J’ai toujours cru que la télévision était un médium passif. C’est suite à la lecture du livre de De Kerckhove, que j’ai compris que je ne connaissais pas la nature de ce médium.
De Kerckhove nous démontre comment la télévision ne « parle » pas à notre raison, mais bien plutôt à notre corps. Il nous explique quels sont les mécanismes neuropsychologiques associés à l’écoute d’une émission de télévision. C’est le corps qui, de façon inconsciente, réagit aux stimuli du médium. Quelle que soit la nature du programme ( fiction, jeu télévisé, nouvelles, documentaire, etc), il est très difficile, presque impossible de se concentrer intellectuellement lorsque l’appareil est allumé. Le médium de la télévision accorde peu ou pas assez de temps au cerveau pour réagir à ce qu’il voit et écoute ; il s’adresse presque exclusivement à l’inconscient.
Selon De Kerckhove, c’est un médium avant tout tactile, qui s’apparente beaucoup plus à l’écoute de la musique. C’est un médium oral qui crée l’homogénéisation, qui enrégimente nos sensibilités collectives, qui …
… prefers repetition to analysis and myths to facts
… In all this, TV may be doing our thinking for us — at least the part of it which requires to be quick and comprehensive. (page 18)
Tous les éducateurs devraient tenir compte des observations de De Kerckhove quant à la préparation d’un enfant à l’apprentissage de la lecture et de l’écriture.
Un enfant ne sera pas prêt à apprendre à lire si ses parents n’ont pas lu un livre avec lui ou elle, de façon régulière, et ce depuis son plus jeune âge.

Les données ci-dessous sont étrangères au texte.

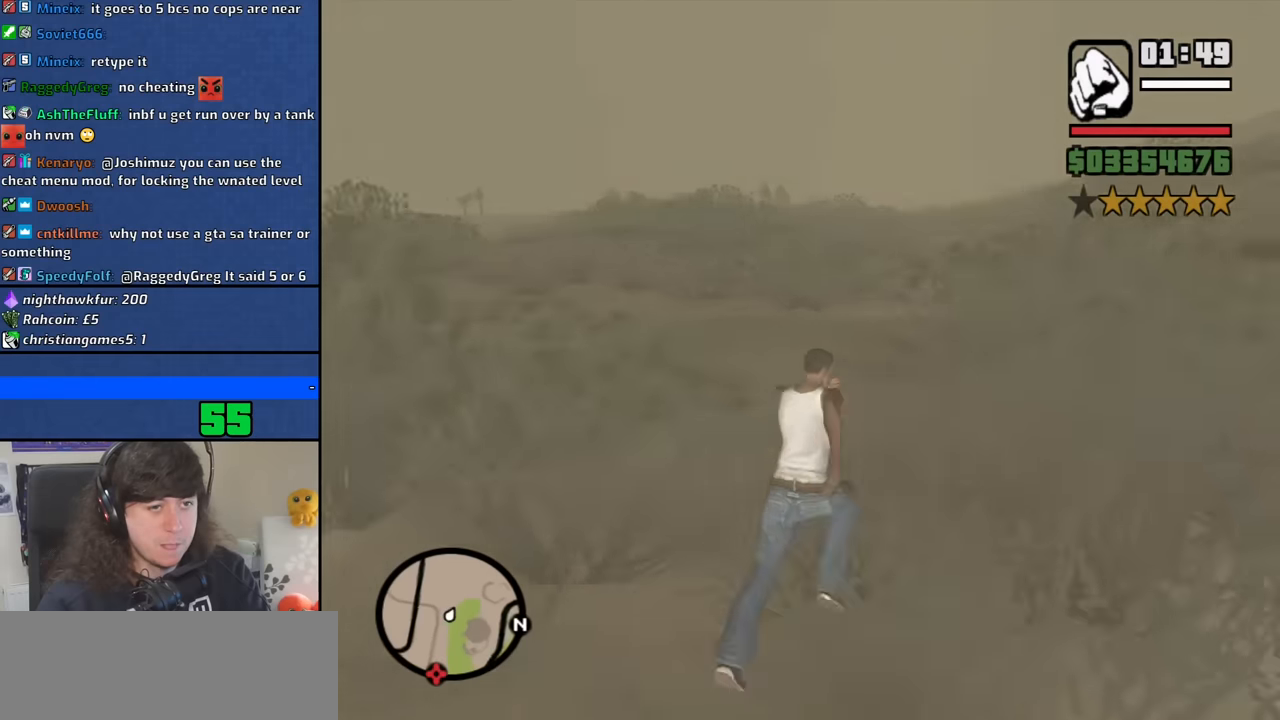
{"keys": ["w"], "mouse": ["middle"], "events": [[17, "space", "up"], [167, "space", "down"], [250, "space", "up"], [300, "mouse_middle", "down"], [400, "space", "down"], [483, "space", "up"]]}
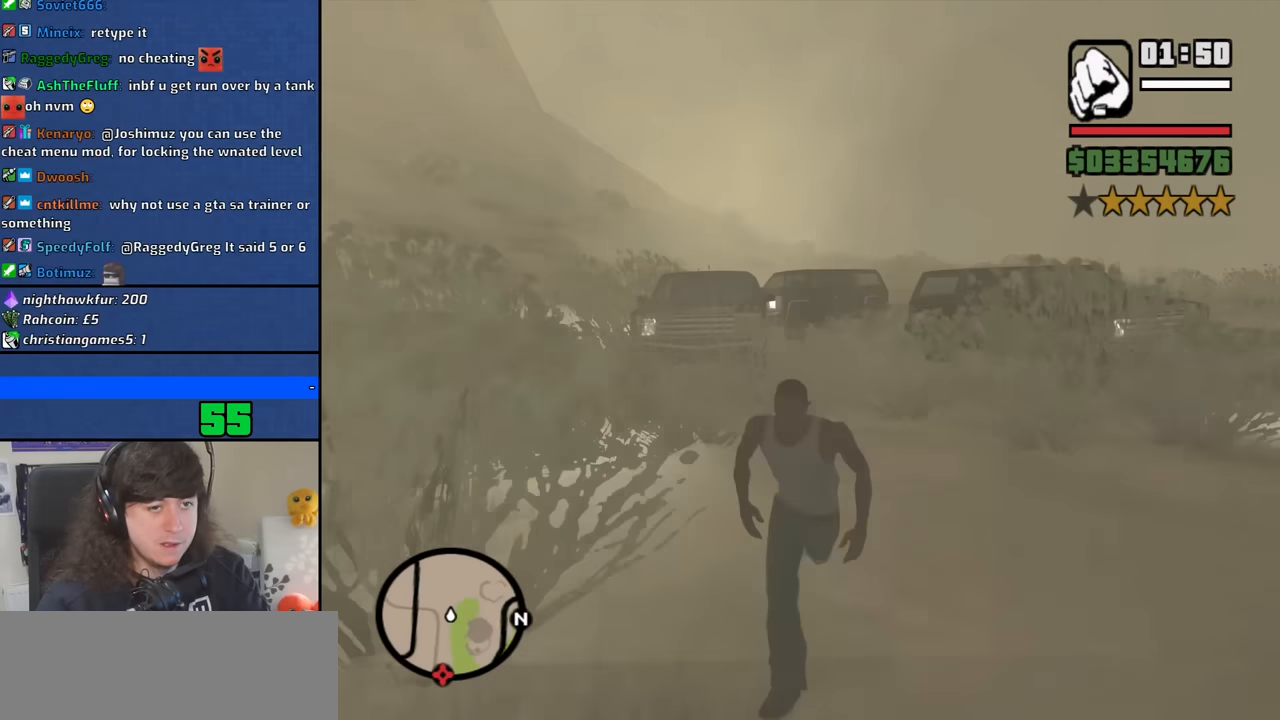
{"keys": ["w"], "mouse": [], "events": [[83, "space", "down"], [133, "mouse_middle", "up"], [167, "space", "up"], [317, "space", "down"], [417, "space", "up"]]}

Il le sera encore moins s’il a l’habitude de l’écoute de la télévision.
Selon de De Kerckhove, l’enfant qui n’a jamais lu et qui a l’habitude de la télévision, cherchera à « voir » la page comme s’il regardait un écran de télévision : il cherche une image, à composer une image où il n’y en a pas. Il ne « verra » pas un texte, parce qu’il cherche une image et qu’un texte n’est pas une image. Il ne trouvera pas de repères pour se retrouver sur une page de texte.
Instead of scanning text to create and store images, children who watch TV will quickly generalize from loosely connected fragments and reconstitute the object of vision. This is very different from labelling objects and stringing them together into coherent sentences.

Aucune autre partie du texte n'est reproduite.